The world is unsafe for all the creation, so God enters it, risks all that is unsafe, to bring healing through the creation, as we learn to risk, to be unsafe, for the sake of all.
Pr. Joseph G. Crippen
The Eve of the Nativity of Our Lord
Text: Luke 2:1-20
Beloved in Christ, grace to you, and peace in the name of the Father, and of the + Son, and of the Holy Spirit. Amen
This is not a safe world.
And you know it. We gather tonight and sing “all is calm, all is bright,” “glory to the newborn King,” knowing very little is calm, or bright, or glorious in our hearts, our society, our city, our culture, our world.
This is not a safe world, and you know it. Even worshipping here in this place tonight, something we missed so dearly last year, we can’t be one hundred percent sure we’re safe. We vaccinate, wear masks, keep distance. But even with these best protections, over two years of pandemic uncertainty have taught us any decisions to leave our homes for any reason are judgment calls with risks.
This is not a safe world, but God knows it, too. So God entered this unsafe world as one of us. The Incarnate God is already out there, in the unsafe world. That’s the wonder of this night.
And tonight that Incarnate One calls you out into the darkness and cold, into the noise and fear, into the sickness and pain. Where God-with-us truly is. Where God-with-us, Emmanuel, hopes you will be, too.
The birth of this child shows God’s willingness to risk everything, to be unsafe.
This is a story that begins at creation, a story of the eternal God who desperately loves this God-made world of beauty and life but is pained beyond belief at the destruction we, God’s own children, have made of it by our own actions, our own lives.
This is a story of the Triune God who answers that brokenness and destruction by risking everything to draw the creation back into God’s life and love. God enters an unsafe, cold, hateful, sick, broken world to transform it from within. To become completely vulnerable to it, rather than destroy it. To say to us, to all God’s children, “I’m in your hands,” hoping that from that vulnerable love we might also learn to love.
This child is meant to draw us into this story of God’s unsafe love for the world.
Babies are born without power and protection, at risk from any number of dangers. This baby, born into a world which already had no room for him, was at risk from the moment of his conception. In this birth God says, “I come to you without any power or might, so that you can hear me, know me, love me. Follow me.”
But beginning as a vulnerable, weak baby, God also is saying, “Know me, follow me . . . or kill me if you have to. Reject me. Walk away. But I will come to you in this way. It’s the only way to life for this world.”
Which means, on this holy night, you’re faced with a decision.
What will you do with this baby? You can love the story, the idea of a baby in a manger, and imagine this is all sweetness and light. But then you’ll go out into that unsafe world with little more than a lie. Because if this beauty, this quiet, this peace in here has nothing to do with reality out there, what’s the point? If God is actually doing something for this unsafe world in this birth, loving this story does nothing.
But if you can see that this vulnerability, this risk of God is the whole point, this baby becomes very important. Then you see that this baby is the beginning of God’s answer to this broken, cold, unsafe world.

* DATASET CONTENT:
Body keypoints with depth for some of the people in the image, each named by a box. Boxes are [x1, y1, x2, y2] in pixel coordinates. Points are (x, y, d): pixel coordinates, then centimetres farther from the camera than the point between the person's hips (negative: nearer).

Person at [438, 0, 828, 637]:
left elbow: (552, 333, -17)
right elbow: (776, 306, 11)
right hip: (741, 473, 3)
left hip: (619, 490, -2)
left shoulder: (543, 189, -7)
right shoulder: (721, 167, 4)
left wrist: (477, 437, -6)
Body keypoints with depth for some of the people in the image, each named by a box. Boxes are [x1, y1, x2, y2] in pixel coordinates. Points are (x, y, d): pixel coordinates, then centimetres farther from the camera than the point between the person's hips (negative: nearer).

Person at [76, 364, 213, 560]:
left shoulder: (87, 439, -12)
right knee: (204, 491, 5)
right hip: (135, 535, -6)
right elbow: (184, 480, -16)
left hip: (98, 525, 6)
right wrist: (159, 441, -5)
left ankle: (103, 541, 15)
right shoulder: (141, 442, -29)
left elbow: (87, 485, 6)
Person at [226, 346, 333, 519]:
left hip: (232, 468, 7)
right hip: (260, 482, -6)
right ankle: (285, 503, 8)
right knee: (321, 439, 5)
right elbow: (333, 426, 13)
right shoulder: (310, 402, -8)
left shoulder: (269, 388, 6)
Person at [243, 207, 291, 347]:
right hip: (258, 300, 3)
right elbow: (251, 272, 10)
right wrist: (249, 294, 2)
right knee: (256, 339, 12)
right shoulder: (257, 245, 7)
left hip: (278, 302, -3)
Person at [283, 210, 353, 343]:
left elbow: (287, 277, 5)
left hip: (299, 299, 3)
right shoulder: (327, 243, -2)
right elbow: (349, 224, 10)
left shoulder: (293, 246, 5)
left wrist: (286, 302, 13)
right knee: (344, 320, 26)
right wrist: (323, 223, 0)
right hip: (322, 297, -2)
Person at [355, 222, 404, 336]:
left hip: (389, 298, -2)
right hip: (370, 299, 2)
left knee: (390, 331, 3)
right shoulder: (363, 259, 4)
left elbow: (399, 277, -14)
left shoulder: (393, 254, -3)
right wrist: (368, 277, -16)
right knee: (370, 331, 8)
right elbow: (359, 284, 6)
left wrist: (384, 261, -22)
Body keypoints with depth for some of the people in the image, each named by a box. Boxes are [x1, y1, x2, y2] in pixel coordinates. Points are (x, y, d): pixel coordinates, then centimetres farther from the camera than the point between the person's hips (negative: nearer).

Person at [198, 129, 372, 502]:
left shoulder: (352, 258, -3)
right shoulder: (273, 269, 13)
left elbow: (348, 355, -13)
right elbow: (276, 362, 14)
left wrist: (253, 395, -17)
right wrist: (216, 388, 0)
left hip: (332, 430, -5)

* EXERCISE REQUIREMENTS:
A) Retype the portion of the Christmas Eve sermon that starts at "What will you" and ends after "cold, unsafe world.", without changing any word or punctuation mark.
B) Write the next few paragraphs of the Christmas Eve sermon on Luke 2, picking up right after its last sentence.

* ANSWERS GIVEN:
A)
What will you do with this baby? You can love the story, the idea of a baby in a manger, and imagine this is all sweetness and light. But then you’ll go out into that unsafe world with little more than a lie. Because if this beauty, this quiet, this peace in here has nothing to do with reality out there, what’s the point? If God is actually doing something for this unsafe world in this birth, loving this story does nothing.
But if you can see that this vulnerability, this risk of God is the whole point, this baby becomes very important. Then you see that this baby is the beginning of God’s answer to this broken, cold, unsafe world.

B)
Without power, without weapons, without defenses; without strategy, without plan of attack, without manipulation; this is how God enters the pain of this world. The Triune God’s wisdom is at once astounding and troubling, that the only way to make this world safe and whole is to risk being broken and unsafe, even though God has the power to make and unmake universes.
This baby is only the beginning of God’s answer to an unsafe world, though.
The cross and empty tomb continue that answer, showing how God’s life rises from sacrificial love. But this God-with-us, Emmanuel whose birth we celebrate, made it clear: you and I and God’s children are the rest of the answer. We are called to embrace God’s way of healing the world and no other.
God’s unsafe way is now offered as your way. It’s kind of easy to think you go into this world powerless and defenseless, since you’re not the eternal God of creation. You probably feel powerless often enough. But you and I still have power, still cling to our self-built protections, build barriers, try to pretend we can be safe. There’s enough risk in following God’s unsafe path that we need to hear what Christ taught us in his words, in this birth, in that death and resurrection.
That the only way to healing, to light, to warmth, to wholeness, to peace, is for you to enter the pain, the darkness, the cold, the brokenness, the struggle and be willing to put yourself wholly into it. For me to do that. For all who hear God’s voice to do that. In that risking, the world will be healed.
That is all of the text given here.